Start of Provided text

A Model-based Testing Technique for Amazon Lex Task-based Chatbots
For developers of task-based chatbots, LexTester provides a more effective automated testing method than existing tools, addressing limitations in test scenario complexity and oracle weaknesses.
LexTester, a model-based testing technique for Amazon Lex chatbots, generates a Dialog Graph of all possible interactions and an executable test suite with coverage strategies. It outperformed Botium on five chatbots, achieving 83-95% coverage, nearly double test complexity, and up to 4x fault detection at comparable time costs.

End of Provided text
Start of Provided information

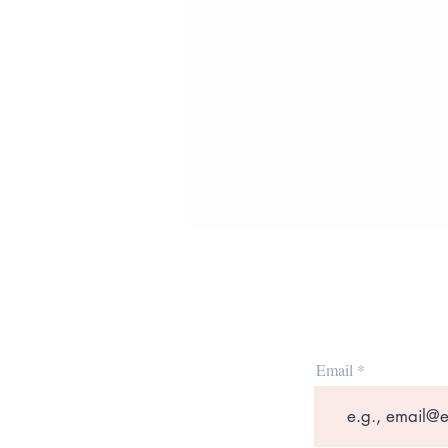
Email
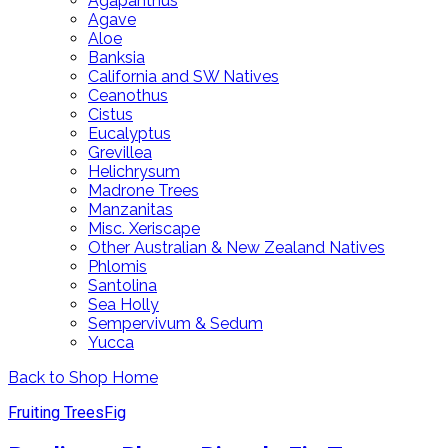
Agapanthus
Agave
Aloe
Banksia
California and SW Natives
Ceanothus
Cistus
Eucalyptus
Grevillea
Helichrysum
Madrone Trees
Manzanitas
Misc. Xeriscape
Other Australian & New Zealand Natives
Phlomis
Santolina
Sea Holly
Sempervivum & Sedum
Yucca
Back to Shop Home
Fruiting Trees
Fig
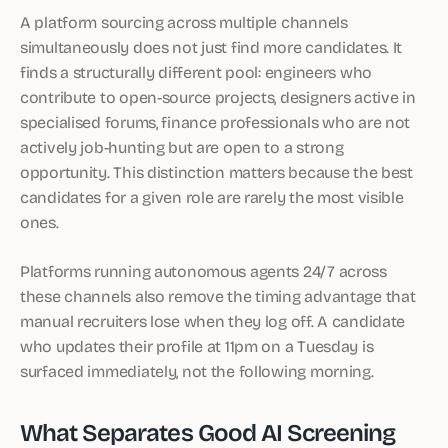
A platform sourcing across multiple channels
simultaneously does not just find more candidates. It
finds a structurally different pool: engineers who
contribute to open-source projects, designers active in
specialised forums, finance professionals who are not
actively job-hunting but are open to a strong
opportunity. This distinction matters because the best
candidates for a given role are rarely the most visible
ones.
Platforms running autonomous agents 24/7 across
these channels also remove the timing advantage that
manual recruiters lose when they log off. A candidate
who updates their profile at 11pm on a Tuesday is
surfaced immediately, not the following morning.
What Separates Good AI Screening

End of Provided information

Instructions ::
1. Duplicate the passage on LexTester from "A Model-based Testing Technique for Amazon Lex Task-based" to "and oracle weaknesses.".
2. Decide whether each statement agrees with the passage on LexTester, answering yes or no and quoting the words that settle it: (a) LexTester was evaluated against Botium on five chatbots. (b) LexTester reached full coverage on every chatbot it was tested on. (c) LexTester needed much more time than Botium to run its tests.
3. Take the passage on LexTester further, beginning after its final sentence.

Replies ::
1.
A Model-based Testing Technique for Amazon Lex Task-based Chatbots
For developers of task-based chatbots, LexTester provides a more effective automated testing method than existing tools, addressing limitations in test scenario complexity and oracle weaknesses.

2.
(a) Yes: "It outperformed Botium on five chatbots"
(b) No: "achieving 83-95% coverage"
(c) No: "at comparable time costs"

3.
Task-based chatbots are nowadays widely adopted software systems, usually integrated into real-world applications and communication channels, designed to assist users in completing tasks through conversational interfaces. Like any other software, even chatbots are prone to bugs. Despite their increasing pervasiveness in everyday activities, existing techniques for assessing their quality still exhibit several limitations, such as the simplicity of generated test scenarios and oracle weaknesses. In this paper, we present LexTester, an automated model-based testing technique for Amazon Lex chatbots. The technique explores the conversational space of the chatbot under test to generate a Dialog Graph of all possible interactions, from which an executable test suite is generated according to different coverage strategies. LexTester was evaluated against the state-of-the-practice chatbot testing tool Botium on five Amazon Lex chatbots, consistently outperforming it in all subjects, generating more tests with nearly double complexity, achieving overall 83-95% coverage of conversational elements, and improving fault detection effectiveness by up to four times at comparable time costs.